In the output above, note that lines beginning with @SQ include details on our exons (such as contig length in the reference sequence). The single line @PG contains program details—in this case, the exact command you typed and version of the software you used to generate the alignment. The two subsequent lines are part of the alignment selection, followed in order by query template (= read name; J00138), bitwise flag (88), reference sequence name (HG7TGBBXX), left-most mapping position (3), etc. (For large alignments, even this efficient storage medium becomes clunky; as we will see later on, binary versions of .sam files—a.k.a .bam files—are used for many bioinformatics tasks.)

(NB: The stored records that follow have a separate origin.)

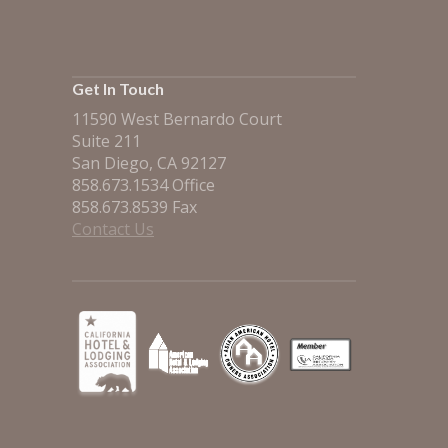
Get In Touch
11590 West Bernardo Court
Suite 211
San Diego, CA 92127
858.673.1534 Office
858.673.8539 Fax
Contact Us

I will be the first to admit that this may not completely demystify things. More helpful (to me at least) is a samtools command that opens a scrollable visualization of the same data. To achieve this, we will first need to to sort our file, or arrange reads in order by reference sequence and position. Do this with a new .sbatch script, activating the same align environment and adapting the following commands to your specifics:

samtools view -b sample.sam | samtools sort -o sample.sorted.bam
samtools index sample.sorted.bam

Here, we open our .sam file with samtools view, converting it to a .bam with the -b argument, which is piped directly to samtools sort, naming the output (o) sample.sorted.bam to avoid confusion. We then index this .bam file as above.

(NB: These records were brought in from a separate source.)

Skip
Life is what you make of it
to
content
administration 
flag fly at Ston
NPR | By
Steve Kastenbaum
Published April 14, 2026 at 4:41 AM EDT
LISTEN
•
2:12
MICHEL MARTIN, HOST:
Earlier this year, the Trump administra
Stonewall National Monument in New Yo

This job should complete more or less instantaneously. We can now examine today’s progress by running the following command directly on the log-in node:

samtools tview sample.sorted.bam hemoglobin_references.fasta

Use the arrow keys to navigate this visualization, typing q to exit as needed. The top line shows the reference sequence; matching characters on the forward strand are shown as periods (.), while matching characters on the reverse strand are shown as commas (,). Nucleotides are only shown where one or more reads differ from the reference sequence; gaps in the alignment (or where reads were broken to improve their mapping) are shown as spaces. Hopefully you find this as satisfying as I do. The tview command has additional options, which you can read about in the documentation; leaving out a path to a reference sequence will show all nucleotides, for example, while the -p flag will open the alignment at the specified position.

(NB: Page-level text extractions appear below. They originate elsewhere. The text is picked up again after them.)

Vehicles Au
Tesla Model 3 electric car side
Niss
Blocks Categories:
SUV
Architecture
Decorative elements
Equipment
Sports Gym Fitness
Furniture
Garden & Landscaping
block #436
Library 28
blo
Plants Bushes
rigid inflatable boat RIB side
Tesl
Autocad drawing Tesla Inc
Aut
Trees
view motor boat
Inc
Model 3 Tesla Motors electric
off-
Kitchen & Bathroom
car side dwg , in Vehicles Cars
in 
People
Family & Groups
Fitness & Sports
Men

Examining alignments with samtools tview

Lastly, we should examine mapping statistics. Both of the following commands are O.K. to run on the log-in node for this minimal dataset, but would be more safely put in a SLURM script / .sbatch file:

samtools flagstat sample.sorted.bam > alignment_stats.txt
samtools depth sample.sorted.bam | awk '{sum+=$3} END {print sum/NR}' > depth.txt

The former command produces a file called alignment_stats.txt with various alignment summary statistics; most important for our purposes is the percentage of reads mapped, found on line 7. (This will be very low, as the raw sequence data here includes many other regions of the genome beyond the seven hemoglobin subunits.) The latter command calculates depth of coverage, saving it to a text file named depth.txt. Examine both; you’ll be extacting info from them as part of today’s homework assignment.

NoteHomework 5

As with last week, today’s homework has multiple goals:

  1. Successfully align all samples for your species to the same reference, either by pasting and modifying commands in sequence or using .bash scripting tricks such as loops (e.g., the example provided in Homework 4);
  2. Edit the structure of your subdirectory on the cluster to organize trimmed reads, sequence alignments, scripts, and notes in a logical and coherent manner;
  3. Create a Markdown file that contains the percentage of reads mapped and depth of coverage for each sample in your focal species dataset;
  4. Add, commit, and push this summary and all .sbatch scripts used to your GitHub repository, again editing subdirectory structure and your README.md file as necessary. (If you are pushing directly from the cluster, be careful not to try to upload raw data or alignment files!)